Décrocher un emploi n’est jamais chose facile. La tâche est d’autant plus ardue et les obstacles plus nombreux, lorsque le candidat à l’embauche est atteint de cécité. Une situation que connait bien Luc Labbé. Aveugle lui-même, il est directeur général chez Horizon-Travail, un service de conseil qui met en relation des employeurs avec des travailleurs aveugles au Québec.
Horizon-Travail cherche à combattre la peur. La peur de postuler à une offre d’emploi pour les aveugles, et la peur d’embaucher des malvoyants pour les employeurs. C’est toute la philosophie de l’organisme d’inclusion fondé au Québec et dirigé depuis 2005 par Luc Labbé. Ayant lui-même une déficience visuelle, il souhaite avant tout balayer les préjugés et les abus de langage relatifs à la cécité. Notamment le fait que « 99,5% des personnes aveugles ne vivent pas dans le noir et distinguent certaines couleurs ou des formes ». De même, tous n’ont pas besoin d’une canne ou d’un chien guide, « qui ne guide d’ailleurs pas mais sert uniquement à éviter les obstacles au sol ».
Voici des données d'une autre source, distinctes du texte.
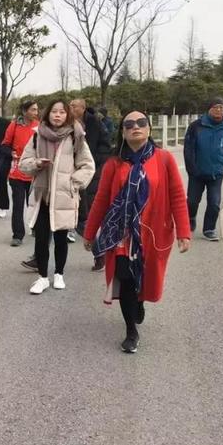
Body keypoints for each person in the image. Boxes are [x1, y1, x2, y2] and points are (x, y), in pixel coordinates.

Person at [82, 111, 191, 353]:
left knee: (143, 276)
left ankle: (139, 301)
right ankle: (131, 330)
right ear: (122, 132)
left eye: (141, 123)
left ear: (149, 129)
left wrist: (184, 232)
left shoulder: (164, 159)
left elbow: (177, 196)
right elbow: (101, 200)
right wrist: (89, 233)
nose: (135, 127)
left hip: (151, 233)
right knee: (126, 278)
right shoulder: (114, 164)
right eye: (129, 124)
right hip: (121, 235)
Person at [18, 98, 94, 294]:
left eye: (61, 112)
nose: (57, 115)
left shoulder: (75, 135)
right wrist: (36, 164)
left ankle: (59, 274)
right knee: (41, 239)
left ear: (67, 114)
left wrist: (73, 183)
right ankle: (42, 277)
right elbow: (23, 163)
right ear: (47, 114)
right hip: (41, 196)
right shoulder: (37, 135)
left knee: (61, 238)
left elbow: (88, 166)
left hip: (64, 196)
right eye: (54, 111)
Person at [183, 97, 223, 241]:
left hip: (217, 172)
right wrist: (191, 168)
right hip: (197, 172)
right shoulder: (196, 126)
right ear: (209, 109)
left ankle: (209, 229)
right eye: (215, 107)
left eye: (221, 107)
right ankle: (190, 218)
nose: (219, 110)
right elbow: (189, 149)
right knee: (192, 201)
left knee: (214, 203)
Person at [70, 98, 111, 269]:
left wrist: (94, 163)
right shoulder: (67, 124)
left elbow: (105, 146)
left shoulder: (95, 123)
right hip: (70, 172)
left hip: (92, 172)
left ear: (83, 108)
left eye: (74, 106)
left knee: (83, 218)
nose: (71, 108)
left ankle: (99, 251)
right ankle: (39, 257)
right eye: (69, 106)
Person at [0, 100, 40, 246]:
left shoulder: (39, 126)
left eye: (37, 109)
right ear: (24, 111)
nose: (36, 112)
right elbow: (4, 145)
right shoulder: (14, 125)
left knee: (34, 204)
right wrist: (11, 153)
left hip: (35, 172)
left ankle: (36, 227)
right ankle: (17, 235)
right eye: (33, 109)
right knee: (18, 205)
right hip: (17, 172)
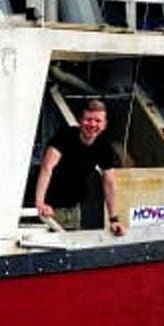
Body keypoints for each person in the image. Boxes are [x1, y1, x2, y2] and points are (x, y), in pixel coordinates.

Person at [33, 98, 126, 234]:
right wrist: (40, 203)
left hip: (74, 208)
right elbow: (47, 167)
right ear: (80, 121)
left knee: (72, 242)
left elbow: (109, 181)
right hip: (49, 207)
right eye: (88, 119)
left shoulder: (104, 147)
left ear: (105, 124)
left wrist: (114, 219)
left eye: (98, 121)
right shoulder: (65, 136)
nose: (92, 124)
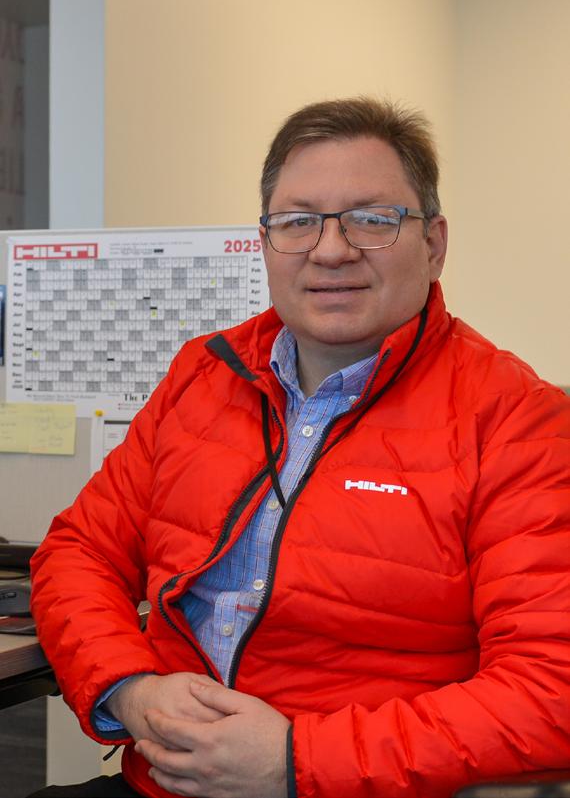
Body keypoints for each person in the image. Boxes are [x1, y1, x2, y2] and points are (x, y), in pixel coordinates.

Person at [29, 97, 569, 798]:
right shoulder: (203, 376)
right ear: (266, 241)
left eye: (373, 218)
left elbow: (551, 690)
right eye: (297, 221)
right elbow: (78, 552)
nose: (331, 249)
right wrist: (129, 688)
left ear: (434, 244)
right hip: (163, 783)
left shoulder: (517, 419)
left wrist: (294, 758)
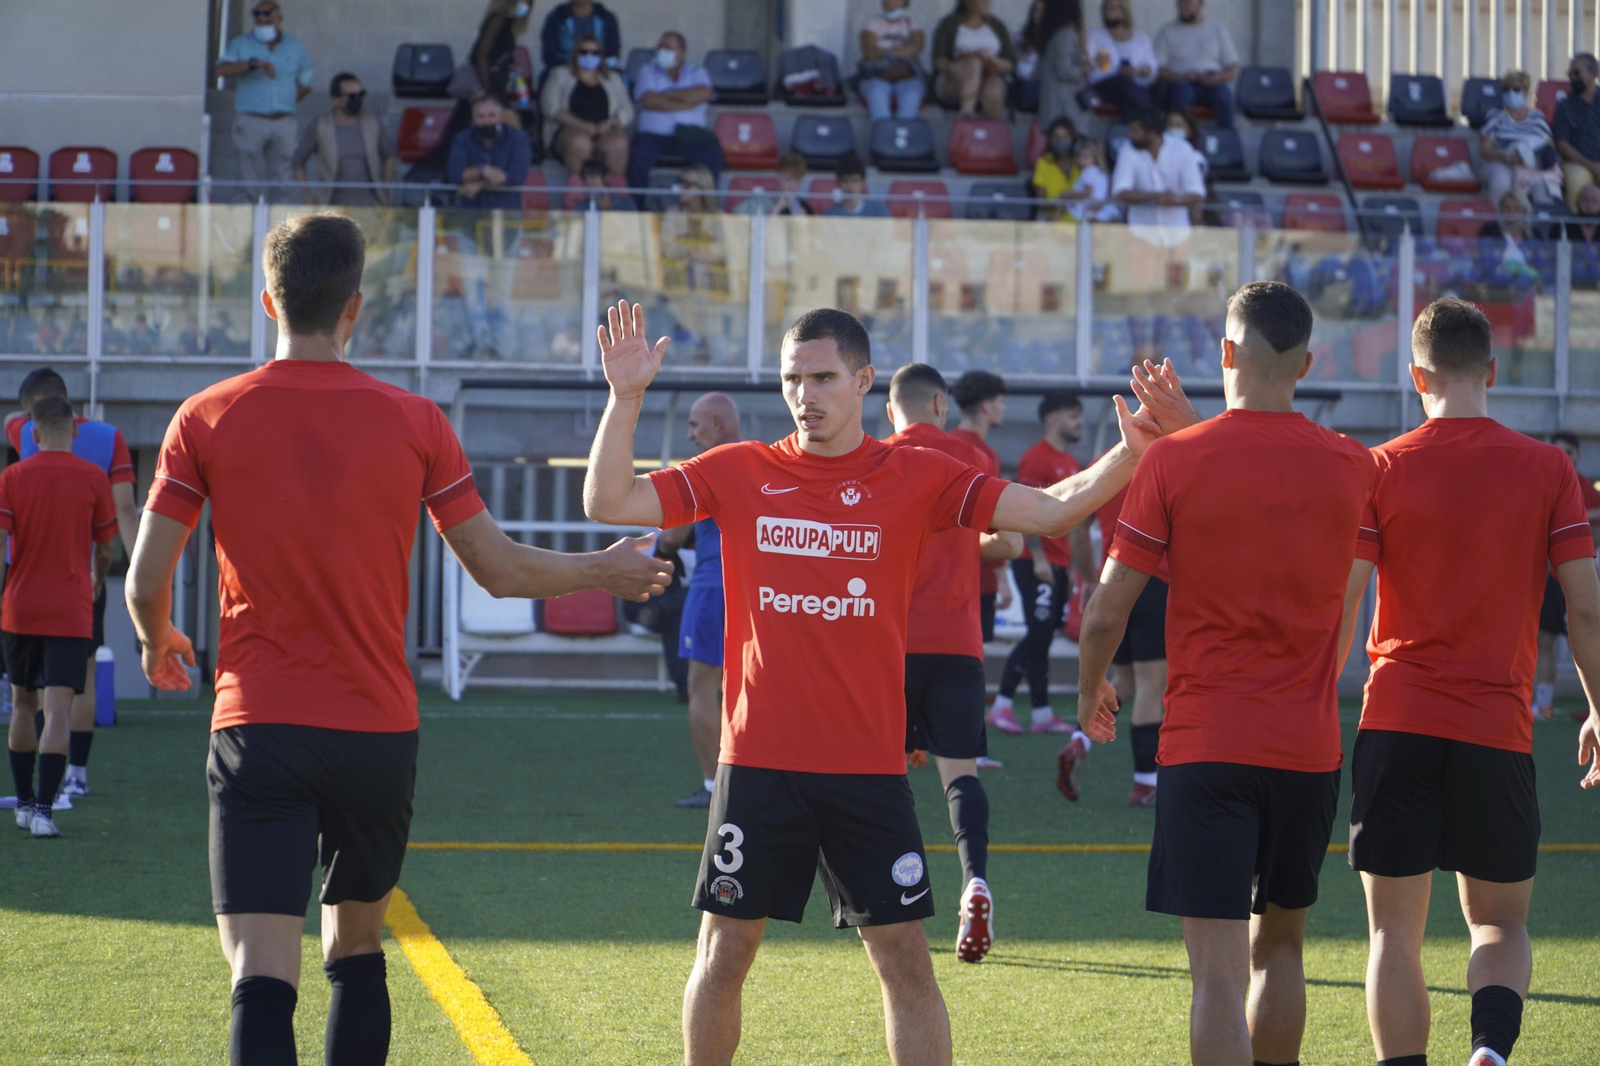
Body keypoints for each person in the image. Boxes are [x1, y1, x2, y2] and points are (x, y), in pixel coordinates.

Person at [582, 300, 1197, 1066]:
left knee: (904, 959)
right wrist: (626, 398)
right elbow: (608, 502)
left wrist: (1132, 450)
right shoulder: (740, 471)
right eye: (792, 379)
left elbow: (1045, 512)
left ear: (865, 380)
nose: (806, 395)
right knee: (725, 953)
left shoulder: (916, 474)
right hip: (760, 765)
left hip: (867, 769)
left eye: (825, 378)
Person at [123, 214, 671, 1066]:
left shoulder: (205, 417)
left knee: (263, 976)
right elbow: (495, 567)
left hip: (258, 726)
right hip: (377, 732)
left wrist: (158, 641)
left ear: (266, 300)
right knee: (357, 953)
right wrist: (598, 569)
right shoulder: (414, 419)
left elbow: (145, 581)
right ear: (356, 309)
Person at [1076, 281, 1376, 1066]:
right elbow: (1275, 480)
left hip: (1205, 746)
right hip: (1307, 751)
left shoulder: (1177, 459)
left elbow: (1107, 610)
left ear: (1225, 354)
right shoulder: (1353, 464)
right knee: (1280, 950)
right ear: (1306, 363)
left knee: (1215, 978)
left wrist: (1088, 687)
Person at [1346, 298, 1600, 1066]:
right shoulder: (1550, 467)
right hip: (1495, 728)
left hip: (1395, 720)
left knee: (1394, 932)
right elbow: (1584, 604)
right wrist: (1599, 706)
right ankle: (1489, 1050)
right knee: (1499, 925)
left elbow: (1341, 599)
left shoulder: (1380, 466)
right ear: (1491, 371)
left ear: (1416, 374)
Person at [885, 363, 1023, 964]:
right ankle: (974, 880)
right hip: (958, 643)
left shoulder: (874, 458)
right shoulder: (972, 458)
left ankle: (900, 890)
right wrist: (965, 546)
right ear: (940, 404)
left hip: (887, 644)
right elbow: (1012, 542)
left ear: (892, 409)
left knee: (882, 778)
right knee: (959, 775)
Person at [4, 369, 139, 800]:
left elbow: (14, 417)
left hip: (20, 589)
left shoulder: (21, 434)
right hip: (78, 587)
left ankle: (28, 798)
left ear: (34, 418)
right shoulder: (107, 441)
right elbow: (124, 512)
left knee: (26, 699)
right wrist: (135, 575)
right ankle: (72, 777)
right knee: (75, 683)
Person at [988, 391, 1098, 753]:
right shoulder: (1036, 459)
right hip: (1039, 563)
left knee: (1045, 636)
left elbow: (1075, 524)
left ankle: (1041, 713)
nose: (1078, 423)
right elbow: (1026, 512)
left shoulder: (1070, 461)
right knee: (1037, 635)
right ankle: (1002, 705)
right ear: (1052, 420)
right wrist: (1037, 560)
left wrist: (1074, 572)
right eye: (1073, 415)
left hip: (1059, 563)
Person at [655, 392, 741, 809]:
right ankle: (756, 782)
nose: (690, 435)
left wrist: (662, 550)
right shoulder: (760, 461)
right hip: (757, 592)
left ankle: (714, 787)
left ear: (717, 425)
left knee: (701, 688)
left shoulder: (704, 468)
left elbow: (671, 534)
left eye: (694, 425)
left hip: (712, 588)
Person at [1087, 475, 1167, 807]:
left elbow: (1075, 526)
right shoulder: (1167, 462)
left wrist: (1090, 578)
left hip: (1112, 581)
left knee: (1125, 679)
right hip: (1153, 580)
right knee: (1152, 685)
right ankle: (1146, 782)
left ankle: (1080, 739)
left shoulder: (1105, 465)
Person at [216, 1, 314, 202]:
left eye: (267, 17)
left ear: (279, 20)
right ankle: (243, 231)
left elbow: (305, 84)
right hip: (251, 120)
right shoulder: (242, 43)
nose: (261, 21)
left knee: (283, 182)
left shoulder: (295, 47)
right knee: (247, 181)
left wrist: (283, 102)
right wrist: (251, 64)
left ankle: (281, 231)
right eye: (257, 17)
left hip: (283, 121)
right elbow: (221, 69)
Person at [1533, 430, 1600, 720]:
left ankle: (1594, 707)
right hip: (1549, 579)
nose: (1563, 459)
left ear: (1578, 456)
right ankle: (1543, 706)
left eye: (1568, 453)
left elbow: (1592, 537)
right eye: (1557, 452)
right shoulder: (1540, 487)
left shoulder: (1588, 491)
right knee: (1543, 640)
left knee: (1586, 642)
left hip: (1578, 581)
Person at [949, 370, 1009, 643]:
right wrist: (1003, 579)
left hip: (938, 574)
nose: (1003, 407)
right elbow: (991, 519)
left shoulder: (941, 447)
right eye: (1000, 401)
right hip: (977, 579)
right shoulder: (984, 455)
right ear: (986, 406)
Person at [628, 33, 724, 198]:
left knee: (711, 157)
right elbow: (649, 99)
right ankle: (638, 211)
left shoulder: (697, 72)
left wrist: (668, 93)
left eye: (667, 48)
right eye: (660, 48)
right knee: (637, 159)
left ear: (682, 53)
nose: (661, 52)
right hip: (653, 136)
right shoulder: (647, 71)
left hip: (691, 134)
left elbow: (704, 93)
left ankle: (706, 208)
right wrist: (687, 103)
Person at [292, 73, 394, 207]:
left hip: (371, 205)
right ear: (335, 99)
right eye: (351, 96)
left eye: (360, 95)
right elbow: (298, 161)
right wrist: (308, 199)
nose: (356, 99)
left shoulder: (373, 122)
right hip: (330, 205)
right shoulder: (321, 125)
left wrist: (386, 192)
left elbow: (389, 155)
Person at [540, 33, 633, 176]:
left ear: (601, 56)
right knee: (580, 142)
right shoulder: (559, 74)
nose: (589, 56)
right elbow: (550, 108)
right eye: (584, 52)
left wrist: (610, 123)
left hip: (604, 130)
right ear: (575, 54)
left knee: (619, 144)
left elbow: (628, 110)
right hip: (569, 130)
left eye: (595, 53)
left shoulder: (613, 78)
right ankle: (578, 194)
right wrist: (581, 125)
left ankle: (615, 194)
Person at [1112, 107, 1206, 238]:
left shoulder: (1183, 149)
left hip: (1177, 235)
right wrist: (1155, 197)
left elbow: (1197, 193)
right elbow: (1120, 192)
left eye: (1135, 131)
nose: (1130, 135)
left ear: (1152, 132)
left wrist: (1175, 200)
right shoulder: (1127, 149)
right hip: (1140, 234)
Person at [1479, 70, 1562, 206]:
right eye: (1506, 89)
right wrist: (1507, 157)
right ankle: (1497, 222)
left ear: (1525, 92)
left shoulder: (1537, 118)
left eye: (1516, 89)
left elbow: (1550, 147)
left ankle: (1542, 225)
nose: (1511, 93)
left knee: (1543, 187)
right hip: (1501, 163)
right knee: (1501, 179)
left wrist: (1530, 157)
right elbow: (1485, 151)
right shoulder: (1495, 116)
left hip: (1531, 166)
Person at [1152, 0, 1239, 129]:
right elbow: (1157, 69)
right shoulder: (1167, 30)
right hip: (1180, 83)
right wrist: (1182, 77)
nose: (1183, 6)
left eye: (1188, 2)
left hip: (1212, 83)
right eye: (1180, 2)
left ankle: (1225, 142)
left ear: (1201, 4)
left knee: (1224, 97)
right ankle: (1177, 142)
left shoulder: (1217, 30)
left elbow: (1232, 68)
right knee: (1181, 94)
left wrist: (1218, 78)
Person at [446, 93, 533, 210]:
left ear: (501, 116)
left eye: (491, 115)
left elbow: (514, 177)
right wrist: (481, 171)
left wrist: (480, 185)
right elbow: (456, 174)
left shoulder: (518, 138)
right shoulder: (462, 139)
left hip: (506, 212)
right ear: (473, 119)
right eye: (480, 117)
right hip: (470, 211)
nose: (486, 121)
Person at [932, 0, 1017, 119]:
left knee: (994, 87)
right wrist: (961, 66)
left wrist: (991, 61)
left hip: (989, 74)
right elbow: (939, 61)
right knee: (973, 64)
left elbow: (1010, 63)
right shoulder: (948, 24)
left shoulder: (996, 25)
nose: (987, 3)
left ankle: (990, 132)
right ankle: (966, 114)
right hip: (954, 78)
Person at [1085, 0, 1157, 120]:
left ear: (1124, 11)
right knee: (1124, 82)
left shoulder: (1141, 38)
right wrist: (1116, 70)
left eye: (1113, 8)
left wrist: (1139, 71)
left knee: (1131, 95)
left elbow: (1152, 66)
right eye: (1106, 8)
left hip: (1134, 86)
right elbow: (1088, 63)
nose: (1109, 12)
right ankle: (1149, 122)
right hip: (1103, 86)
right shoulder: (1094, 36)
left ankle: (1127, 131)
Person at [859, 0, 928, 121]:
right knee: (876, 94)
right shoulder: (873, 24)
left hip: (906, 78)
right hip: (878, 77)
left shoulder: (912, 24)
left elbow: (916, 48)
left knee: (912, 95)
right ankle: (883, 136)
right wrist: (902, 52)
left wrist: (887, 52)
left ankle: (903, 133)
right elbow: (870, 52)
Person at [1035, 0, 1091, 131]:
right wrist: (1087, 67)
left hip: (1055, 107)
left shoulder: (1051, 35)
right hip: (1064, 109)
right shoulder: (1065, 35)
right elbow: (1065, 70)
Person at [1554, 54, 1600, 212]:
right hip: (1579, 164)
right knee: (1576, 178)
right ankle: (1577, 230)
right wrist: (1593, 167)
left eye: (1576, 73)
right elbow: (1561, 143)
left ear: (1593, 73)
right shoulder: (1565, 105)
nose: (1572, 78)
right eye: (1570, 74)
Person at [468, 0, 534, 109]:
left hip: (497, 83)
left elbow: (498, 52)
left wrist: (509, 64)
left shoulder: (510, 25)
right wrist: (487, 87)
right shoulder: (498, 19)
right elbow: (481, 53)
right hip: (486, 83)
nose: (525, 6)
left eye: (528, 3)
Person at [540, 0, 622, 73]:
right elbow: (549, 55)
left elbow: (613, 53)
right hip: (566, 72)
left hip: (600, 73)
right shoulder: (556, 18)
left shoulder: (607, 18)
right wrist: (575, 70)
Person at [1030, 118, 1082, 220]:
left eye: (1065, 136)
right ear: (1050, 139)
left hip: (1082, 228)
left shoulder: (1082, 162)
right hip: (1054, 225)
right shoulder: (1044, 162)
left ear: (1073, 138)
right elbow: (1040, 203)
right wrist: (1062, 202)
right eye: (1056, 136)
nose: (1060, 140)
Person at [734, 153, 813, 216]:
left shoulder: (804, 208)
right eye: (787, 179)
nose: (792, 185)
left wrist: (803, 224)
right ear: (778, 176)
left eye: (797, 180)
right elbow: (735, 219)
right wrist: (777, 208)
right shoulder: (758, 202)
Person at [1061, 138, 1120, 222]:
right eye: (1079, 156)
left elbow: (1088, 192)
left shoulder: (1088, 171)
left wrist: (1070, 194)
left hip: (1090, 209)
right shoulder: (1103, 173)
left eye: (1085, 157)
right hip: (1102, 209)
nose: (1080, 160)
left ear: (1095, 158)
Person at [823, 156, 891, 218]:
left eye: (854, 181)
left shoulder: (879, 211)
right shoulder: (831, 215)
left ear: (863, 183)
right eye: (845, 181)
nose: (850, 186)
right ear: (838, 183)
Briser les clichés des dirigeants envers les salariés aveugles
Selon le directeur d’Horizon-Santé, ces clichés participent à « la méconnaissance globale sur la condition des aveugles ». Or si la société comprend mal la cécité, « les employeurs ne dérogent pas à la règle » précise Luc Labbé. Ainsi les entrepreneurs ont « des craintes totalement infondées » sur les aveugles. Une situation qui les pousse à avoir peur d’embaucher des personnes malvoyantes. Pourtant, ces dernières sont souvent totalement autonomes et nécessitent peu d’aménagement de postes. En effet, elles possèdent bien souvent déjà « un ordinateur spécialisé pour leur défaut de vision, un clavier en braille, ou même une synthèse vocale » pour faciliter la compréhension des textes. Un salarié aveugle « ne représente donc pas un investissement supplémentaire » pour les employeurs.
Toutefois « les locaux doivent être adaptés » souligne Luc Labbé. Notamment avec des ascenseurs ou des escaliers munis de balises de couleurs. Cependant les aménagements ne profitent pas uniquement aux malvoyants. De telles accès « peuvent aussi servir pour les poussettes, les femmes enceintes ou les personnes à mobilité réduite ». L’objectif de Luc Labbé est donc de changer le paradigme sur les aveugles. En clair, « ces personnes ne sont pas handicapées, mais sont placées en situation handicapante si leur environnement de travail n’est pas adéquat ». A titre d’exemple Luc Labbé évoque sa propre expérience : « moi, dans mon environnement de travail, je suis aussi autonome que n’importe qui parce que tout est adapté à ma condition ».
Ainsi tout l’enjeux pour Horizon-Travail n’est pas seulement d’épauler les malvoyants dans leur candidature. Il s’agit aussi « d’accompagner les patrons » pour leur montrer que l’embauche d’une personne atteinte de déficience visuelle n’engendre pas davantage de complications.
Mieux réaliser les entretiens d’embauche
Pour ces raisons Luc Labbé appelle les employeurs à davantage d’ouverture. Principalement en ce qui concerne les offres d’emploi où « certains critères peuvent paraitre discriminatoires ». Le directeur général d’Horizon-Travail prend comme exemple le cas du permis de conduire. En effet, certains employeurs le demande par défaut alors qu’il n’est, dans les faits, pas nécessaire pour l’exercice de la mission. Une condition qui peut donc « dissuader une personne aveugle de se postuler ». Ce qui peut aussi « priver l’employeur de profils talentueux ».
De même Luc Labbé estime que l’équité entre aveugles et salariés sans déficience visuelle se fait lors de l’entretien. Raison pour laquelle il demande aux malvoyants d’éviter « de cacher leur différence ». Une erreur qu’il a lui même pu commettre par le passé. Or cela se remarque rapidement lorsqu’il s’agit de lire un texte, et notamment un contrat de travail. Luc Labbé incitent donc les aveugles en recherche d’emploi à « avertir au préalable l’employeur » de leur cécité. Par conséquent, « les deux parties peuvent concentrer l’entretien non plus sur les potentielles incapacités du candidat » mais plutôt sur ses capacités réelles. Dans le cas contraire le chercheur d’emploi aveugle passera plus de temps à expliquer ce qu’il ne peut pas faire et n’aura donc pas le temps de se vendre et vanter ses talents.